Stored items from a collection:

-.-.-

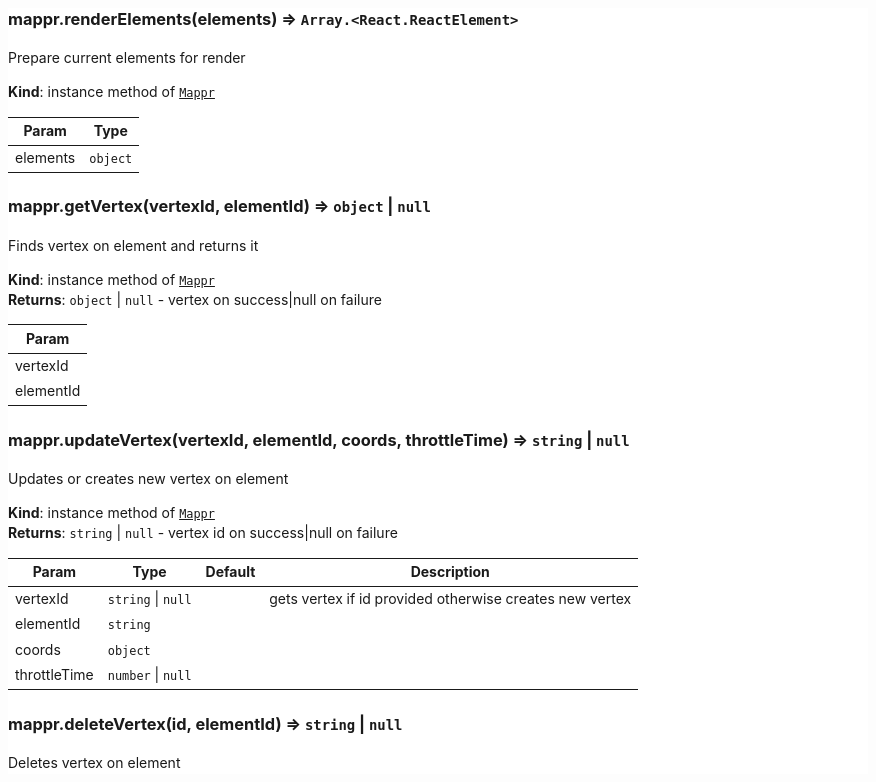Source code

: <a name="Mappr+renderElements"></a>

### mappr.renderElements(elements) ⇒ <code>Array.&lt;React.ReactElement&gt;</code>

Prepare current elements for render

**Kind**: instance method of [<code>Mappr</code>](#Mappr)

| Param    | Type                |
| -------- | ------------------- |
| elements | <code>object</code> |

<a name="Mappr+getVertex"></a>

### mappr.getVertex(vertexId, elementId) ⇒ <code>object</code> \| <code>null</code>

Finds vertex on element and returns it

**Kind**: instance method of [<code>Mappr</code>](#Mappr)  
**Returns**: <code>object</code> \| <code>null</code> - vertex on success|null on failure

| Param     |
| --------- |
| vertexId  |
| elementId |

<a name="Mappr+updateVertex"></a>

### mappr.updateVertex(vertexId, elementId, coords, throttleTime) ⇒ <code>string</code> \| <code>null</code>

Updates or creates new vertex on element

**Kind**: instance method of [<code>Mappr</code>](#Mappr)  
**Returns**: <code>string</code> \| <code>null</code> - vertex id on success|null on failure

| Param        | Type                                     | Default       | Description                                             |
| ------------ | ---------------------------------------- | ------------- | ------------------------------------------------------- |
| vertexId     | <code>string</code> \| <code>null</code> |               | gets vertex if id provided otherwise creates new vertex |
| elementId    | <code>string</code>                      |               |                                                         |
| coords       | <code>object</code>                      |               |                                                         |
| throttleTime | <code>number</code> \| <code>null</code> | <code></code> |                                                         |

<a name="Mappr+deleteVertex"></a>

### mappr.deleteVertex(id, elementId) ⇒ <code>string</code> \| <code>null</code>

Deletes vertex on element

-.-.-

_TASK DIRECTIONS_
In the records above, locate the line that contains "Updates or creates new vertex on element". Repeat it and every line after it, exactly, and nothing else.

_EXERCISE ANSWER_
Updates or creates new vertex on element

**Kind**: instance method of [<code>Mappr</code>](#Mappr)  
**Returns**: <code>string</code> \| <code>null</code> - vertex id on success|null on failure

| Param        | Type                                     | Default       | Description                                             |
| ------------ | ---------------------------------------- | ------------- | ------------------------------------------------------- |
| vertexId     | <code>string</code> \| <code>null</code> |               | gets vertex if id provided otherwise creates new vertex |
| elementId    | <code>string</code>                      |               |                                                         |
| coords       | <code>object</code>                      |               |                                                         |
| throttleTime | <code>number</code> \| <code>null</code> | <code></code> |                                                         |

<a name="Mappr+deleteVertex"></a>

### mappr.deleteVertex(id, elementId) ⇒ <code>string</code> \| <code>null</code>

Deletes vertex on element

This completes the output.